To do>
Copy out each of the items below word for word, keeping every line as it appears.

Dataset rows>
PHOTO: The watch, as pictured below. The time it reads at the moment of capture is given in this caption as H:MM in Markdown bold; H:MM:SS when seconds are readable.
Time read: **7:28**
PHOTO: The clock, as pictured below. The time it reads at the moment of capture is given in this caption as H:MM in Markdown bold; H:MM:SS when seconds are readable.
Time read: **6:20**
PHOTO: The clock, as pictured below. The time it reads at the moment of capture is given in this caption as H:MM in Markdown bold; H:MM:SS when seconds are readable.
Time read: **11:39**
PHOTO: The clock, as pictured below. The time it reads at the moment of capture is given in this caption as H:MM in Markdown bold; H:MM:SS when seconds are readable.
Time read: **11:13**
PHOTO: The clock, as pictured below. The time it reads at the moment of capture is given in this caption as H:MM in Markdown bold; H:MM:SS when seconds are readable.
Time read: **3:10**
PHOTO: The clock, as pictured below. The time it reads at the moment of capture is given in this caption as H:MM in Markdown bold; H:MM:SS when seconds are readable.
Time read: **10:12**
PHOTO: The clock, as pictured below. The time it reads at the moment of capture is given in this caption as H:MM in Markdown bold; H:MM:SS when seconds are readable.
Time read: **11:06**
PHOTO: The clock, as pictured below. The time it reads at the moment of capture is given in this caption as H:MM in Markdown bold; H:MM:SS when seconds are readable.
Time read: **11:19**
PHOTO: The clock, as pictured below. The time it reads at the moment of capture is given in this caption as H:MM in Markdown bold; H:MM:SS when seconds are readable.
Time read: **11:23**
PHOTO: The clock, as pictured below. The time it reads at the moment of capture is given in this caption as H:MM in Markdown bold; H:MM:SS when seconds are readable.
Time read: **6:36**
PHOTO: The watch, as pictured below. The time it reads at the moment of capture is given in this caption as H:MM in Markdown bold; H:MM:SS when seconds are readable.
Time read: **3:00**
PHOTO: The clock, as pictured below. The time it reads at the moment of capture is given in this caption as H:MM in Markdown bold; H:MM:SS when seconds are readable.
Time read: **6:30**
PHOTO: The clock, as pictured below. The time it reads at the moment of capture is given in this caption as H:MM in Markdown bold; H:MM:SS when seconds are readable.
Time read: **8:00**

Written solution>
PHOTO: The watch, as pictured below. The time it reads at the moment of capture is given in this caption as H:MM in Markdown bold; H:MM:SS when seconds are readable.
Time read: **7:28**
PHOTO: The clock, as pictured below. The time it reads at the moment of capture is given in this caption as H:MM in Markdown bold; H:MM:SS when seconds are readable.
Time read: **6:20**
PHOTO: The clock, as pictured below. The time it reads at the moment of capture is given in this caption as H:MM in Markdown bold; H:MM:SS when seconds are readable.
Time read: **11:39**
PHOTO: The clock, as pictured below. The time it reads at the moment of capture is given in this caption as H:MM in Markdown bold; H:MM:SS when seconds are readable.
Time read: **11:13**
PHOTO: The clock, as pictured below. The time it reads at the moment of capture is given in this caption as H:MM in Markdown bold; H:MM:SS when seconds are readable.
Time read: **3:10**
PHOTO: The clock, as pictured below. The time it reads at the moment of capture is given in this caption as H:MM in Markdown bold; H:MM:SS when seconds are readable.
Time read: **10:12**
PHOTO: The clock, as pictured below. The time it reads at the moment of capture is given in this caption as H:MM in Markdown bold; H:MM:SS when seconds are readable.
Time read: **11:06**
PHOTO: The clock, as pictured below. The time it reads at the moment of capture is given in this caption as H:MM in Markdown bold; H:MM:SS when seconds are readable.
Time read: **11:19**
PHOTO: The clock, as pictured below. The time it reads at the moment of capture is given in this caption as H:MM in Markdown bold; H:MM:SS when seconds are readable.
Time read: **11:23**
PHOTO: The clock, as pictured below. The time it reads at the moment of capture is given in this caption as H:MM in Markdown bold; H:MM:SS when seconds are readable.
Time read: **6:36**
PHOTO: The watch, as pictured below. The time it reads at the moment of capture is given in this caption as H:MM in Markdown bold; H:MM:SS when seconds are readable.
Time read: **3:00**
PHOTO: The clock, as pictured below. The time it reads at the moment of capture is given in this caption as H:MM in Markdown bold; H:MM:SS when seconds are readable.
Time read: **6:30**
PHOTO: The clock, as pictured below. The time it reads at the moment of capture is given in this caption as H:MM in Markdown bold; H:MM:SS when seconds are readable.
Time read: **8:00**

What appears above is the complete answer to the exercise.